Feelgood | Issue 04
Party in the U-K-Raine
How does one deal with a bully? If you’re a cringing primary school teacher you’ll likely advise the Ukrainians to ignore them, but we all know that primary school teachers are about as wise as ceramic fish. No, the proper way to deal with a bully is to beat them into a bloody pulp, to give in to your anger and embrace the dark side of the force. What if the bully is bigger and stronger than you? Well, then you’re fucked. This whole situation goes to prove that you can have all the democracy and transparency and revolution you want, but if you Occupy the men’s toilet in protest of gender segregation, don’t be surprised if someone pisses in your eyes because you’re in the way.

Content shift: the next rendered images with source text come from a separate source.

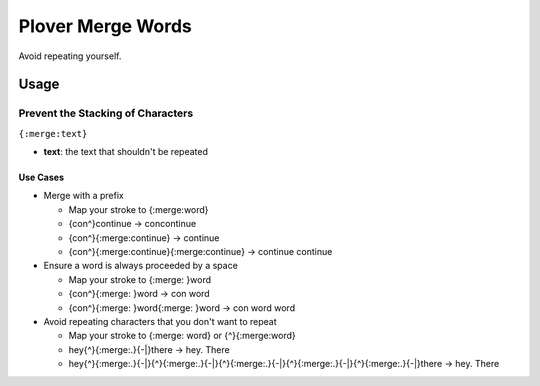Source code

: ##################
Plover Merge Words
##################

Avoid repeating yourself.

Usage
=====

Prevent the Stacking of Characters
----------------------------------

``{:merge:text}``

-  **text**: the text that shouldn't be repeated

Use Cases
^^^^^^^^^

- Merge with a prefix

  - Map your stroke to {:merge:word}
  - {con^}continue → concontinue
  - {con^}{:merge:continue} → continue
  - {con^}{:merge:continue}{:merge:continue} → continue continue

- Ensure a word is always proceeded by a space

  - Map your stroke to {:merge: }word
  - {con^}{:merge: }word → con word
  - {con^}{:merge: }word{:merge: }word → con word word

- Avoid repeating characters that you don't want to repeat

  - Map your stroke to {:merge: word} or {^}{:merge:word}
  - hey{^}{:merge:.}{-|}there → hey. There
  - hey{^}{:merge:.}{-|}{^}{:merge:.}{-|}{^}{:merge:.}{-|}{^}{:merge:.}{-|}{^}{:merge:.}{-|}there → hey. There
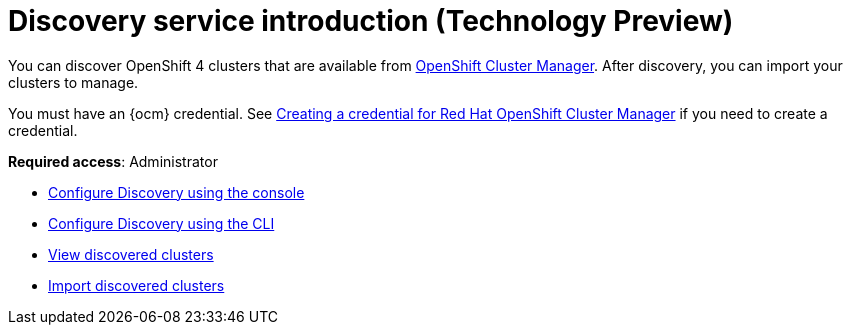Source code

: [#discovery-intro]
= Discovery service introduction (Technology Preview)

You can discover OpenShift 4 clusters that are available from https://access.redhat.com/documentation/en-us/openshift_cluster_manager/2021-02/[OpenShift Cluster Manager]. After discovery, you can import your clusters to manage.

You must have an {ocm} credential. See link:../credentials/credential_ocm.adoc#creating-a-credential-for-openshift-cluster-manager[Creating a credential for Red Hat OpenShift Cluster Manager] if you need to create a credential.

**Required access**: Administrator

* xref:../clusters/discovery_config_ui.adoc#discovery-console[Configure Discovery using the console]
* xref:../clusters/discovery_config_cli.adoc#discovery-enable-cli[Configure Discovery using the CLI]
* xref:../clusters/discovery_view.adoc#discovery-view[View discovered clusters]
* xref:../clusters/discovery_import.adoc#discovery_import[Import discovered clusters]
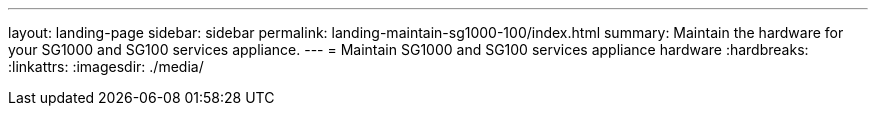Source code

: ---
layout: landing-page
sidebar: sidebar
permalink: landing-maintain-sg1000-100/index.html
summary: Maintain the hardware for your SG1000 and SG100 services appliance.
---
= Maintain SG1000 and SG100 services appliance hardware
:hardbreaks:
:linkattrs:
:imagesdir: ./media/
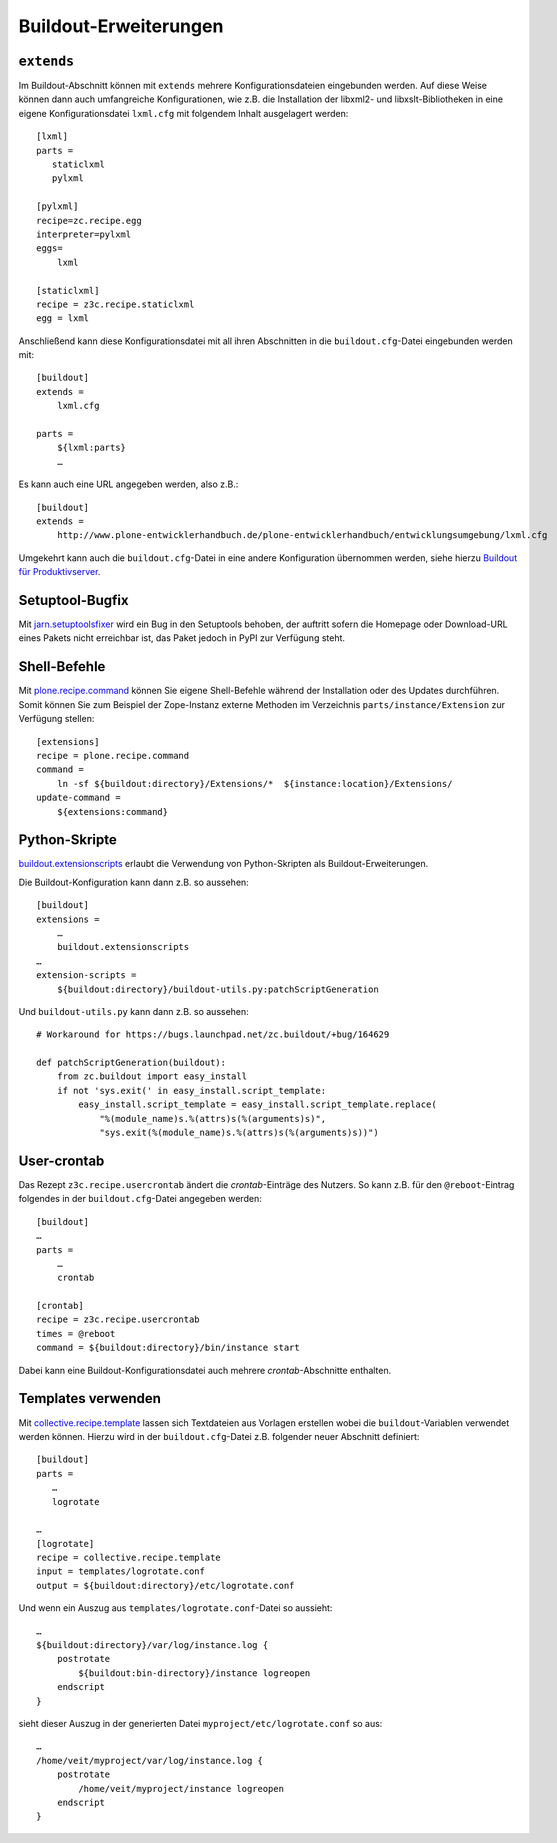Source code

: ======================
Buildout-Erweiterungen
======================

``extends``
===========

Im Buildout-Abschnitt können mit ``extends`` mehrere Konfigurationsdateien eingebunden werden. Auf diese Weise können dann auch umfangreiche Konfigurationen, wie z.B. die Installation der libxml2- und libxslt-Bibliotheken in eine eigene Konfigurationsdatei ``lxml.cfg`` mit folgendem Inhalt ausgelagert werden::

 [lxml]
 parts =
    staticlxml
    pylxml

 [pylxml]
 recipe=zc.recipe.egg
 interpreter=pylxml
 eggs=
     lxml

 [staticlxml]
 recipe = z3c.recipe.staticlxml
 egg = lxml

Anschließend kann diese Konfigurationsdatei mit all ihren Abschnitten in die ``buildout.cfg``-Datei eingebunden werden mit::

 [buildout]
 extends =
     lxml.cfg

 parts =
     ${lxml:parts}
     …

Es kann auch eine URL angegeben werden, also z.B.::

 [buildout]
 extends =
     http://www.plone-entwicklerhandbuch.de/plone-entwicklerhandbuch/entwicklungsumgebung/lxml.cfg

Umgekehrt kann auch die ``buildout.cfg``-Datei in eine andere Konfiguration übernommen werden, siehe hierzu `Buildout für Produktivserver`_.

Setuptool-Bugfix
================

Mit `jarn.setuptoolsfixer`_ wird ein Bug in den Setuptools behoben, der auftritt sofern die Homepage oder Download-URL eines Pakets nicht erreichbar ist, das Paket jedoch in PyPI zur Verfügung steht.

.. _`jarn.setuptoolsfixer`: http://pypi.python.org/pypi/jarn.setuptoolsfixer

Shell-Befehle
=============

Mit `plone.recipe.command`_ können Sie eigene Shell-Befehle während der Installation oder des Updates durchführen. Somit können Sie zum Beispiel der Zope-Instanz externe Methoden im Verzeichnis ``parts/instance/Extension`` zur Verfügung stellen::

 [extensions]
 recipe = plone.recipe.command
 command =
     ln -sf ${buildout:directory}/Extensions/*  ${instance:location}/Extensions/
 update-command =
     ${extensions:command}

Python-Skripte
==============

`buildout.extensionscripts`_ erlaubt die Verwendung von Python-Skripten als Buildout-Erweiterungen.

.. _`buildout.extensionscripts`: http://pypi.python.org/pypi/buildout.extensionscripts/

Die Buildout-Konfiguration kann dann z.B. so aussehen::

 [buildout]
 extensions =
     …
     buildout.extensionscripts
 …
 extension-scripts =
     ${buildout:directory}/buildout-utils.py:patchScriptGeneration

Und ``buildout-utils.py`` kann dann z.B. so aussehen::

 # Workaround for https://bugs.launchpad.net/zc.buildout/+bug/164629

 def patchScriptGeneration(buildout):
     from zc.buildout import easy_install
     if not 'sys.exit(' in easy_install.script_template:
         easy_install.script_template = easy_install.script_template.replace(
             "%(module_name)s.%(attrs)s(%(arguments)s)",
             "sys.exit(%(module_name)s.%(attrs)s(%(arguments)s))")

User-crontab
============

Das Rezept ``z3c.recipe.usercrontab`` ändert die *crontab*-Einträge des Nutzers. So kann z.B. für den ``@reboot``-Eintrag folgendes in der ``buildout.cfg``-Datei angegeben werden::

 [buildout]
 …
 parts =
     …
     crontab

 [crontab]
 recipe = z3c.recipe.usercrontab
 times = @reboot
 command = ${buildout:directory}/bin/instance start

Dabei kann eine Buildout-Konfigurationsdatei auch mehrere *crontab*-Abschnitte enthalten.

Templates verwenden
===================

Mit `collective.recipe.template`_ lassen sich Textdateien aus Vorlagen erstellen wobei die ``buildout``-Variablen verwendet werden können. Hierzu wird in der ``buildout.cfg``-Datei z.B. folgender neuer Abschnitt definiert::

 [buildout]
 parts =
    …
    logrotate

 …
 [logrotate]
 recipe = collective.recipe.template
 input = templates/logrotate.conf
 output = ${buildout:directory}/etc/logrotate.conf

Und wenn ein Auszug aus ``templates/logrotate.conf``-Datei so aussieht::

 …
 ${buildout:directory}/var/log/instance.log {
     postrotate
         ${buildout:bin-directory}/instance logreopen
     endscript
 }

sieht dieser Auszug in der generierten  Datei ``myproject/etc/logrotate.conf`` so aus::

 …
 /home/veit/myproject/var/log/instance.log {
     postrotate
         /home/veit/myproject/instance logreopen
     endscript
 }

.. _`Buildout für Produktivserver`: http://www.veit-schiele.de/dienstleistungen/technische-dokumentation/plone-entwicklerhandbuch/produktivserver
.. _`plone.recipe.command`: http://pypi.python.org/pypi/plone.recipe.command
.. _`collective.recipe.template`: http://pypi.python.org/pypi/collective.recipe.template
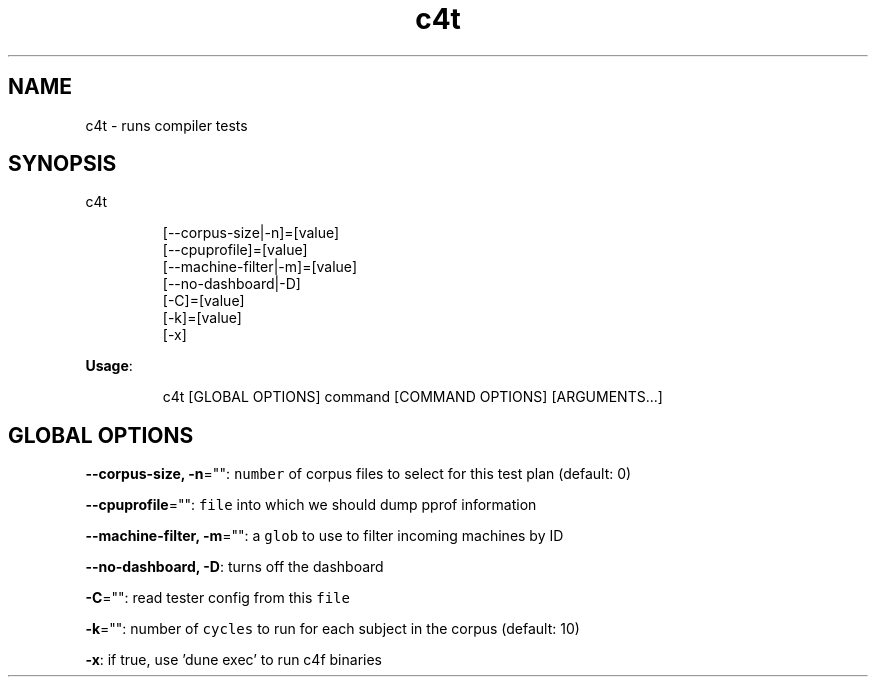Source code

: .nh
.TH c4t 8

.SH NAME
.PP
c4t \- runs compiler tests


.SH SYNOPSIS
.PP
c4t

.PP
.RS

.nf
[\-\-corpus\-size|\-n]=[value]
[\-\-cpuprofile]=[value]
[\-\-machine\-filter|\-m]=[value]
[\-\-no\-dashboard|\-D]
[\-C]=[value]
[\-k]=[value]
[\-x]

.fi
.RE

.PP
\fBUsage\fP:

.PP
.RS

.nf
c4t [GLOBAL OPTIONS] command [COMMAND OPTIONS] [ARGUMENTS...]

.fi
.RE


.SH GLOBAL OPTIONS
.PP
\fB\-\-corpus\-size, \-n\fP="": \fB\fCnumber\fR of corpus files to select for this test plan (default: 0)

.PP
\fB\-\-cpuprofile\fP="": \fB\fCfile\fR into which we should dump pprof information

.PP
\fB\-\-machine\-filter, \-m\fP="": a \fB\fCglob\fR to use to filter incoming machines by ID

.PP
\fB\-\-no\-dashboard, \-D\fP: turns off the dashboard

.PP
\fB\-C\fP="": read tester config from this \fB\fCfile\fR

.PP
\fB\-k\fP="": number of \fB\fCcycles\fR to run for each subject in the corpus (default: 10)

.PP
\fB\-x\fP: if true, use 'dune exec' to run c4f binaries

Vladimir Putin may be a tyrannical, free-speech repressing, gay-bashing discharge, but he’s a NUCLEAR-ARMED tyrannical, free-speech repressing, gay-bashing discharge. Obama and the West can throw all the hope and change they want at him, but hope and change burns just as well as treaty paper, and Vlad the Mad has 40 megatonnes worth of reasons for no-one to fuck with him. So good luck, Ukrainians – maybe give Al Qaeda a call, those guys handed it to the Soviets 30 years ago. Maybe they can give you some tips? Like buying rocket launchers off the Yanks, but that’s another story altogether.